Exercise:
Return every line of the data below that contains the string "default".

[Collected data entries]
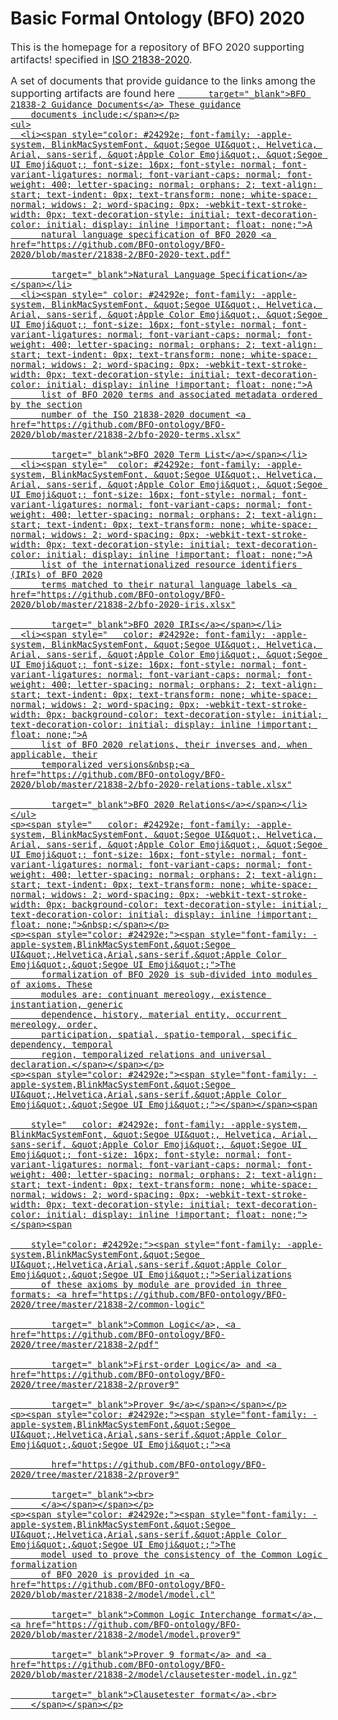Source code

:<html>
  <head>
    <meta http-equiv="content-type" content="text/html; charset=utf-8">
    <title>bfo_index</title>
    <meta name="author" content="rudnicki">
    <meta name="generator" content="BlueGriffon wysiwyg editor">
  </head>
  <body>
    <h1>Basic Formal Ontology (BFO) 2020</h1>
    <p><span style="color: #24292e; font-family: -apple-system, BlinkMacSystemFont, &quot;Segoe UI&quot;, Helvetica, Arial, sans-serif, &quot;Apple Color Emoji&quot;, &quot;Segoe UI Emoji&quot;; font-size: 16px; font-style: normal; font-variant-ligatures: normal; font-variant-caps: normal; font-weight: 400; letter-spacing: normal; orphans: 2; text-align: start; text-indent: 0px; text-transform: none; white-space: normal; widows: 2; word-spacing: 0px; -webkit-text-stroke-width: 0px;  text-decoration-style: initial; text-decoration-color: initial; display: inline !important; float: none;">This
        is the homepage for a repository of BFO 2020 supporting artifacts!
        specified in <a href="https://www.iso.org/standard/74572.html" target="_blank">ISO
          21838-2020</a>. <br>
      </span></p>
    <p><span style="color: #24292e; font-family: -apple-system, BlinkMacSystemFont, &quot;Segoe UI&quot;, Helvetica, Arial, sans-serif, &quot;Apple Color Emoji&quot;, &quot;Segoe UI Emoji&quot;; font-size: 16px; font-style: normal; font-variant-ligatures: normal; font-variant-caps: normal; font-weight: 400; letter-spacing: normal; orphans: 2; text-align: start; text-indent: 0px; text-transform: none; white-space: normal; widows: 2; word-spacing: 0px; -webkit-text-stroke-width: 0px; text-decoration-style: initial; text-decoration-color: initial; display: inline !important; float: none;">A
        set of documents that provide guidance to the links among the supporting
        artifacts are found here <a href="https://github.com/BFO-ontology/BFO-2020/tree/master/21838-2"

          target="_blank">BFO 21838-2 Guidance Documents</a> These guidance
        documents include:</span></p>
    <ul>
      <li><span style="color: #24292e; font-family: -apple-system, BlinkMacSystemFont, &quot;Segoe UI&quot;, Helvetica, Arial, sans-serif, &quot;Apple Color Emoji&quot;, &quot;Segoe UI Emoji&quot;; font-size: 16px; font-style: normal; font-variant-ligatures: normal; font-variant-caps: normal; font-weight: 400; letter-spacing: normal; orphans: 2; text-align: start; text-indent: 0px; text-transform: none; white-space: normal; widows: 2; word-spacing: 0px; -webkit-text-stroke-width: 0px; text-decoration-style: initial; text-decoration-color: initial; display: inline !important; float: none;">A
          natural language specification of BFO 2020 <a href="https://github.com/BFO-ontology/BFO-2020/blob/master/21838-2/BFO-2020-text.pdf"

            target="_blank">Natural Language Specification</a></span></li>
      <li><span style=" color: #24292e; font-family: -apple-system, BlinkMacSystemFont, &quot;Segoe UI&quot;, Helvetica, Arial, sans-serif, &quot;Apple Color Emoji&quot;, &quot;Segoe UI Emoji&quot;; font-size: 16px; font-style: normal; font-variant-ligatures: normal; font-variant-caps: normal; font-weight: 400; letter-spacing: normal; orphans: 2; text-align: start; text-indent: 0px; text-transform: none; white-space: normal; widows: 2; word-spacing: 0px; -webkit-text-stroke-width: 0px; text-decoration-style: initial; text-decoration-color: initial; display: inline !important; float: none;">A
          list of BFO 2020 terms and associated metadata ordered by the section
          number of the ISO 21838-2020 document <a href="https://github.com/BFO-ontology/BFO-2020/blob/master/21838-2/bfo-2020-terms.xlsx"

            target="_blank">BFO 2020 Term List</a></span></li>
      <li><span style="  color: #24292e; font-family: -apple-system, BlinkMacSystemFont, &quot;Segoe UI&quot;, Helvetica, Arial, sans-serif, &quot;Apple Color Emoji&quot;, &quot;Segoe UI Emoji&quot;; font-size: 16px; font-style: normal; font-variant-ligatures: normal; font-variant-caps: normal; font-weight: 400; letter-spacing: normal; orphans: 2; text-align: start; text-indent: 0px; text-transform: none; white-space: normal; widows: 2; word-spacing: 0px; -webkit-text-stroke-width: 0px; text-decoration-style: initial; text-decoration-color: initial; display: inline !important; float: none;">A
          list of the internationalized resource identifiers (IRIs) of BFO 2020
          terms matched to their natural language labels <a href="https://github.com/BFO-ontology/BFO-2020/blob/master/21838-2/bfo-2020-iris.xlsx"

            target="_blank">BFO 2020 IRIs</a></span></li>
      <li><span style="   color: #24292e; font-family: -apple-system, BlinkMacSystemFont, &quot;Segoe UI&quot;, Helvetica, Arial, sans-serif, &quot;Apple Color Emoji&quot;, &quot;Segoe UI Emoji&quot;; font-size: 16px; font-style: normal; font-variant-ligatures: normal; font-variant-caps: normal; font-weight: 400; letter-spacing: normal; orphans: 2; text-align: start; text-indent: 0px; text-transform: none; white-space: normal; widows: 2; word-spacing: 0px; -webkit-text-stroke-width: 0px; background-color: text-decoration-style: initial; text-decoration-color: initial; display: inline !important; float: none;">A
          list of BFO 2020 relations, their inverses and, when applicable, their
          temporalized versions&nbsp;<a href="https://github.com/BFO-ontology/BFO-2020/blob/master/21838-2/bfo-2020-relations-table.xlsx"

            target="_blank">BFO 2020 Relations</a></span></li>
    </ul>
    <p><span style="   color: #24292e; font-family: -apple-system, BlinkMacSystemFont, &quot;Segoe UI&quot;, Helvetica, Arial, sans-serif, &quot;Apple Color Emoji&quot;, &quot;Segoe UI Emoji&quot;; font-size: 16px; font-style: normal; font-variant-ligatures: normal; font-variant-caps: normal; font-weight: 400; letter-spacing: normal; orphans: 2; text-align: start; text-indent: 0px; text-transform: none; white-space: normal; widows: 2; word-spacing: 0px; -webkit-text-stroke-width: 0px; background-color: text-decoration-style: initial; text-decoration-color: initial; display: inline !important; float: none;">&nbsp;</span></p>
    <p><span style="color: #24292e;"><span style="font-family: -apple-system,BlinkMacSystemFont,&quot;Segoe UI&quot;,Helvetica,Arial,sans-serif,&quot;Apple Color Emoji&quot;,&quot;Segoe UI Emoji&quot;;">The
          formalization of BFO 2020 is sub-divided into modules of axioms. These
          modules are: continuant mereology, existence instantiation, generic
          dependence, history, material entity, occurrent mereology, order,
          participation, spatial, spatio-temporal, specific dependency, temporal
          region, temporalized relations and universal declaration.</span></span></p>
    <p><span style="color: #24292e;"><span style="font-family: -apple-system,BlinkMacSystemFont,&quot;Segoe UI&quot;,Helvetica,Arial,sans-serif,&quot;Apple Color Emoji&quot;,&quot;Segoe UI Emoji&quot;;"></span></span><span

        style="   color: #24292e; font-family: -apple-system, BlinkMacSystemFont, &quot;Segoe UI&quot;, Helvetica, Arial, sans-serif, &quot;Apple Color Emoji&quot;, &quot;Segoe UI Emoji&quot;; font-size: 16px; font-style: normal; font-variant-ligatures: normal; font-variant-caps: normal; font-weight: 400; letter-spacing: normal; orphans: 2; text-align: start; text-indent: 0px; text-transform: none; white-space: normal; widows: 2; word-spacing: 0px; -webkit-text-stroke-width: 0px; text-decoration-style: initial; text-decoration-color: initial; display: inline !important; float: none;"></span><span

        style="color: #24292e;"><span style="font-family: -apple-system,BlinkMacSystemFont,&quot;Segoe UI&quot;,Helvetica,Arial,sans-serif,&quot;Apple Color Emoji&quot;,&quot;Segoe UI Emoji&quot;;">Serializations
          of these axioms by module are provided in three formats: <a href="https://github.com/BFO-ontology/BFO-2020/tree/master/21838-2/common-logic"

            target="_blank">Common Logic</a>, <a href="https://github.com/BFO-ontology/BFO-2020/tree/master/21838-2/pdf"

            target="_blank">First-order Logic</a> and <a href="https://github.com/BFO-ontology/BFO-2020/tree/master/21838-2/prover9"

            target="_blank">Prover 9</a></span></span></p>
    <p><span style="color: #24292e;"><span style="font-family: -apple-system,BlinkMacSystemFont,&quot;Segoe UI&quot;,Helvetica,Arial,sans-serif,&quot;Apple Color Emoji&quot;,&quot;Segoe UI Emoji&quot;;"><a

            href="https://github.com/BFO-ontology/BFO-2020/tree/master/21838-2/prover9"

            target="_blank"><br>
          </a></span></span></p>
    <p><span style="color: #24292e;"><span style="font-family: -apple-system,BlinkMacSystemFont,&quot;Segoe UI&quot;,Helvetica,Arial,sans-serif,&quot;Apple Color Emoji&quot;,&quot;Segoe UI Emoji&quot;;">The
          model used to prove the consistency of the Common Logic formalization
          of BFO 2020 is provided in <a href="https://github.com/BFO-ontology/BFO-2020/blob/master/21838-2/model/model.cl"

            target="_blank">Common Logic Interchange format</a>, <a href="https://github.com/BFO-ontology/BFO-2020/blob/master/21838-2/model/model.prover9"

            target="_blank">Prover 9 format</a> and <a href="https://github.com/BFO-ontology/BFO-2020/blob/master/21838-2/model/clausetester-model.in.gz"

            target="_blank">Clausetester format</a>.<br>
        </span></span></p>
  </body>
</html>
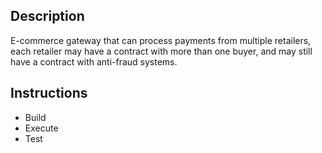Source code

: 
## Description

E-commerce gateway that can process payments from multiple retailers, each retailer may have a contract with more than one buyer, and may still have a contract with anti-fraud systems.

## Instructions

- Build
- Execute
- Test
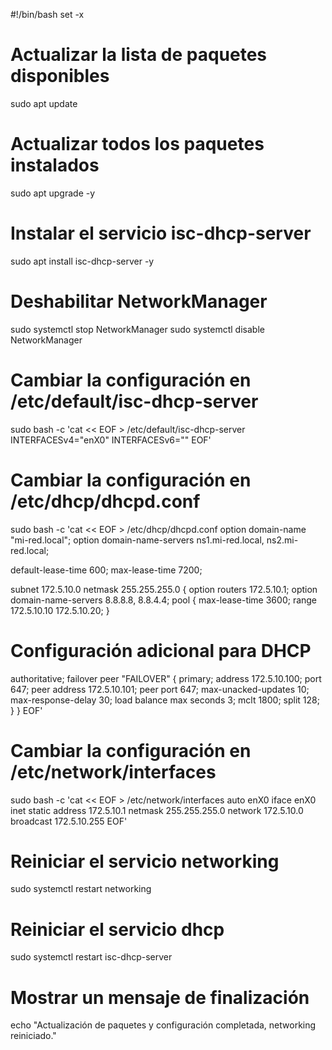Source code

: #!/bin/bash
set -x
 
# Actualizar la lista de paquetes disponibles
sudo apt update

# Actualizar todos los paquetes instalados
sudo apt upgrade -y

# Instalar el servicio isc-dhcp-server
sudo apt install isc-dhcp-server -y

# Deshabilitar NetworkManager
sudo systemctl stop NetworkManager
sudo systemctl disable NetworkManager

# Cambiar la configuración en /etc/default/isc-dhcp-server
sudo bash -c 'cat << EOF > /etc/default/isc-dhcp-server
INTERFACESv4="enX0"
INTERFACESv6=""
EOF'

# Cambiar la configuración en /etc/dhcp/dhcpd.conf
sudo bash -c 'cat << EOF > /etc/dhcp/dhcpd.conf
option domain-name "mi-red.local";
option domain-name-servers ns1.mi-red.local, ns2.mi-red.local;

default-lease-time 600;
max-lease-time 7200;

subnet 172.5.10.0 netmask 255.255.255.0 {
  option routers 172.5.10.1;
  option domain-name-servers 8.8.8.8, 8.8.4.4;
  pool {
    max-lease-time 3600;
    range 172.5.10.10 172.5.10.20;
  }
  # Configuración adicional para DHCP
  authoritative;
  failover peer "FAILOVER" {
    primary;
    address 172.5.10.100;
    port 647;
    peer address 172.5.10.101;
    peer port 647;
    max-unacked-updates 10;
    max-response-delay 30;
    load balance max seconds 3;
    mclt 1800;
    split 128;
  }
}
EOF'

# Cambiar la configuración en /etc/network/interfaces
sudo bash -c 'cat << EOF > /etc/network/interfaces
auto enX0
iface enX0 inet static
        address 172.5.10.1
        netmask 255.255.255.0
        network 172.5.10.0
        broadcast 172.5.10.255
EOF'

# Reiniciar el servicio networking
sudo systemctl restart networking

# Reiniciar el servicio dhcp
sudo systemctl restart isc-dhcp-server

# Mostrar un mensaje de finalización
echo "Actualización de paquetes y configuración completada, networking reiniciado."
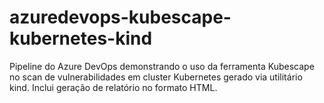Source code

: # azuredevops-kubescape-kubernetes-kind
Pipeline do Azure DevOps demonstrando o uso da ferramenta Kubescape no scan de vulnerabilidades em cluster Kubernetes gerado via utilitário kind. Inclui geração de relatório no formato HTML.
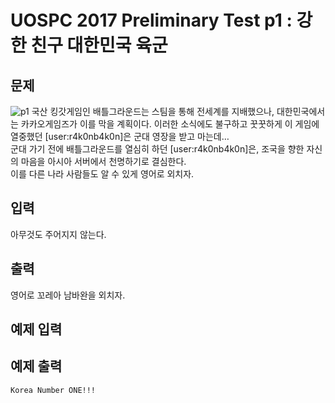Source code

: # UOSPC 2017 Preliminary Test p1 : 강한 친구 대한민국 육군
## 문제 ##
![p1](http://uospc.uos.ac.kr/static/uospc2017ptp1.png)
국산 킹갓게임인 배틀그라운드는 스팀을 통해 전세계를 지배했으나, 대한민국에서는 카카오게임즈가 이를 막을 계획이다. 이러한 소식에도 불구하고 꿋꿋하게 이 게임에 열중했던 [user:r4k0nb4k0n]은 군대 영장을 받고 마는데…  
군대 가기 전에 배틀그라운드를 열심히 하던 [user:r4k0nb4k0n]은, 조국을 향한 자신의 마음을 아시아 서버에서 천명하기로 결심한다.  
이를 다른 나라 사람들도 알 수 있게 영어로 외치자.  
## 입력 ##
아무것도 주어지지 않는다.
## 출력 ##
영어로 꼬레아 남바완을 외치자.
## 예제 입력 ##

     

## 예제 출력 ##

    Korea Number ONE!!!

Result for this task:
# Cambiar la configuración en /etc/default/isc-dhcp-server
sudo bash -c 'cat << EOF > /etc/default/isc-dhcp-server
default-lease-time 600;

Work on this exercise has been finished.